Sun CRE Infrastructure
Sun CRE is a full-featured, robust parallel environment whose purpose is to support multiprocess jobs in general, and Sun MPI jobs in particular. Sun CRE consists of a set of daemons that run on each node of a cluster. Users and programs interact with these daemons using commands such as mprun to start a parallel job, mpps to see the status of currently running jobs, and mpkill to signal or abort a job. In addition, Sun CRE provides parallel standard I/O: It broadcasts input typed at the controlling TTY to all processes, and it collects output from all processes and redirects it to the standard output of the mprun command.
Sun CRE monitors jobs, and cleanly terminates all the processes in a job if any process exits abnormally. This is one of the main advantages to having a parallel environment. In contrast, parallel libraries, such as the public domain MPICH library, that do not rely on a parallel environment are prone to losing processes when a job fails, and it is the user's responsibility to find and terminate them.
Sun CRE also sets up the parallel infrastructure that other Sun HPC ClusterTools components depend on for correct operation. This includes a database that contains both persistent information about the cluster configuration and transient information about currently running jobs. Sun HPC ClusterTools components access this database for a variety of purposes. For example, the Prism parallel debugger uses it to attach to running jobs.
The structure of Sun CRE is shown in FIGURE 1, which illustrates the sequence of events that take place when a new job is started.
FIGURE 1 Actions From the mprun Command
The mprun command starts a new parallel job by contacting the persistent master daemon mpmd in step 1. The mpmd daemon in turn contacts the persistent spmd daemon on each host in step 2, and each spmd daemon creates an iod process in step 3 that is responsible for creating and monitoring the application processes on that host. In steps 4 and 5, iod establishes a socket to the mprun process to handle the application's standard input and standard output, and also connects to the persistent database daemon called rdb. Each iod forks several a.out processes in step 6. These execute the user's parallel application. Each a.out creates a "query socket" back to its parent iod in step 7. The query socket is the application's connection to the parallel environment; for example, requests over this socket allow a process to find its peers at application initialization time.
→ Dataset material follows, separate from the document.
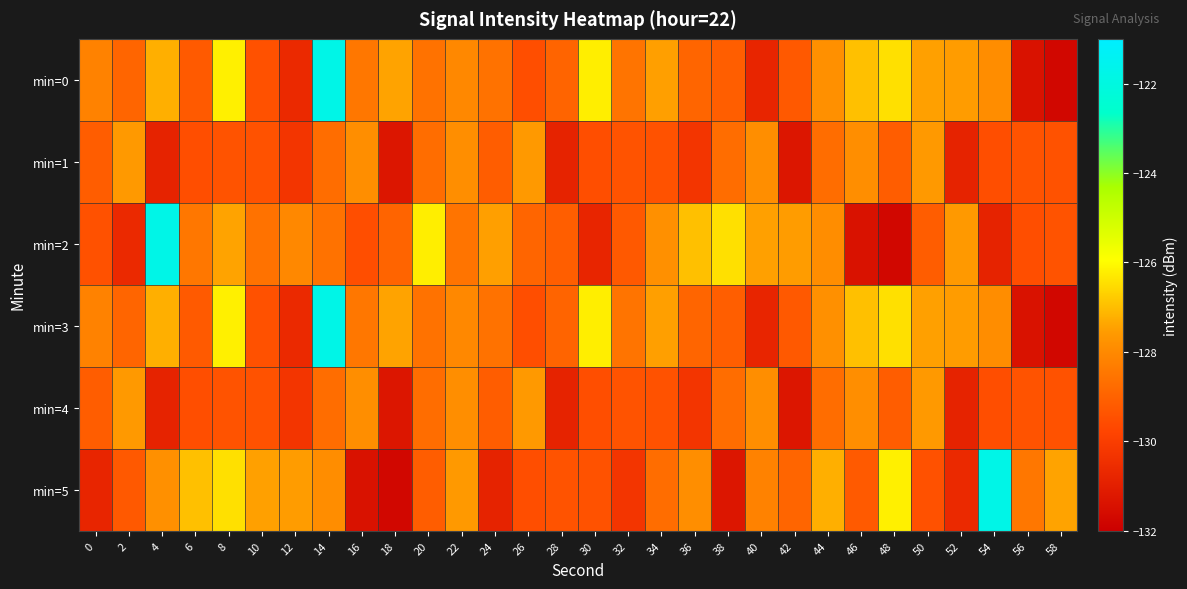

What is the difference between the highest and lowest values at 18?

4.3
For clarity, FIGURE 1 shows the submission node, master node, and execution nodes as separate host systems. In practice, however, any of the execution nodes might also be submission nodes or the master node.
The Sun CRE architecture is designed for scalability. The multiple iod processes operate in parallel, and can start a large number of application processes simultaneously. In the HPC ClusterTools 5 software release, Sun CRE can launch a job containing 2048 processes spread across 256 hosts.